日中社会保障協定とは?
(7年越しでついに署名。日中ともに実務へ影響あり。)
2018年6月
1.日中社会保障協定が署名
2011年に中国でも外国人の社会保険加入が義務化されて以来、懸案となっていた日中間の社会保険ですが、本年5月についに、日中社会保障協定が署名されました。(当該協定に関する外務省のHPは以下です。www.mofa.go.jp/mofaj/press/release/press1_000223.html)
2011年の中国での外国人社会保険加入義務化時は大騒ぎになり、私も社会保険のセミナー等を現地でやった思い出があるため、7年越しで合意にいたったと思うと感慨深いものがあります。

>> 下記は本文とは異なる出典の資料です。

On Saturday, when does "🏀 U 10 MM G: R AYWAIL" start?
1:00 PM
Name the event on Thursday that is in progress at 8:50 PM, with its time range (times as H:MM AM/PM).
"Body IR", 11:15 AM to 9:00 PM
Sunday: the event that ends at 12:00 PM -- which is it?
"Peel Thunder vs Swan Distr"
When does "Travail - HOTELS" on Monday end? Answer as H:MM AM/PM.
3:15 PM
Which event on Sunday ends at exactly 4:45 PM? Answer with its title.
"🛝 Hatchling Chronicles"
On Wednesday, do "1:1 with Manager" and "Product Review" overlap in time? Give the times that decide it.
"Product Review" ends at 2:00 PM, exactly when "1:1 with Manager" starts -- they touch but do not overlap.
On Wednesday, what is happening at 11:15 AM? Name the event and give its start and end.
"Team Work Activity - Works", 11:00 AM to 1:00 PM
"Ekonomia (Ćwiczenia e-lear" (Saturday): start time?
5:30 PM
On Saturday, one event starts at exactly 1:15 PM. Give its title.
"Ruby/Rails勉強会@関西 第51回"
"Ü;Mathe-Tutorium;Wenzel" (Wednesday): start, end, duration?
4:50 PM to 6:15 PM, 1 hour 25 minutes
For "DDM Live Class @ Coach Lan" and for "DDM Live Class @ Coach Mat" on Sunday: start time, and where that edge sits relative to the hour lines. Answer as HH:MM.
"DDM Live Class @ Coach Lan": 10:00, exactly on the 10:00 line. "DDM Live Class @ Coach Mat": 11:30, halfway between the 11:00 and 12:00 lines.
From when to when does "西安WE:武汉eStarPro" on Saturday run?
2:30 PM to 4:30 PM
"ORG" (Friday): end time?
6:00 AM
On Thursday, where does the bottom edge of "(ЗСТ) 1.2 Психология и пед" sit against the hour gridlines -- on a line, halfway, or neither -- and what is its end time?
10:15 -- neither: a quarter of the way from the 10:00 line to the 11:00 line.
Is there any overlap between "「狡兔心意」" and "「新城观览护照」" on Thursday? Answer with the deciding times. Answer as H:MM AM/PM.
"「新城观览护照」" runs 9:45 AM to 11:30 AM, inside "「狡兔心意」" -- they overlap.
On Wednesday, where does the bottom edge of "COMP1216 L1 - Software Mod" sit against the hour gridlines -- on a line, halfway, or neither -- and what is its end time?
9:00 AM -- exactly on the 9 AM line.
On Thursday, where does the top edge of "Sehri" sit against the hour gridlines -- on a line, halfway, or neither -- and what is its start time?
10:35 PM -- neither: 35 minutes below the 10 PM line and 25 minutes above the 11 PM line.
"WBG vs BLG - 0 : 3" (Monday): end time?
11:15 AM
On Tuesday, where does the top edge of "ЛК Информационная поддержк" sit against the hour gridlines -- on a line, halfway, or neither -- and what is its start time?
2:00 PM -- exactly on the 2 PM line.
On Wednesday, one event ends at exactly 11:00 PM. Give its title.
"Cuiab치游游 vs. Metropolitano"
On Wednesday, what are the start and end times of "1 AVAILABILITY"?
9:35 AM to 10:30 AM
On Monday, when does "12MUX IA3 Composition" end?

2.そもそもの前提 日本は義務、中国は2011年より義務
当該制度の意味を考えるために、そもそもの前提を考えていきましょう。もともと、日本では外国人も社会保険に加入義務があり、日本の企業で中国人を雇用している場合は、日本の社会保険に加入していました。一方、中国では2011年の施行前は、外国人の加入義務はありませんでしたが、2011年に義務化されたため、外国人も中国の社会保険に加入することになりましたが(地域により運用差あり)、その場合、日本人駐在員は日本の社会保険に加入し続けるケースが多いため、二重加入の問題が生じていました。当該二重加入は、社会保障協定締結国なら年金部分については解消されるため、日中での社会保障協定の締結が待ち望まれていたのがこれまでの状況です。
3.発効すると・・・5年以内は母国での加入
協定署名後、国会で承認され発効となると駐在期間が5年以内であれば、中国での社会保険のうち年金部分の加入は不要で、日本での加入を継続できます。また、これは中国人が日本で就労する場合もしかりです。ゆえに、日中ともに実務的な影響はあり、5年超の方をどうするかなどの課題も今後出てくると思われます。また、日本で中国人を雇用している日本側の方が実務的な影響は大きいのではと個人的には考えています。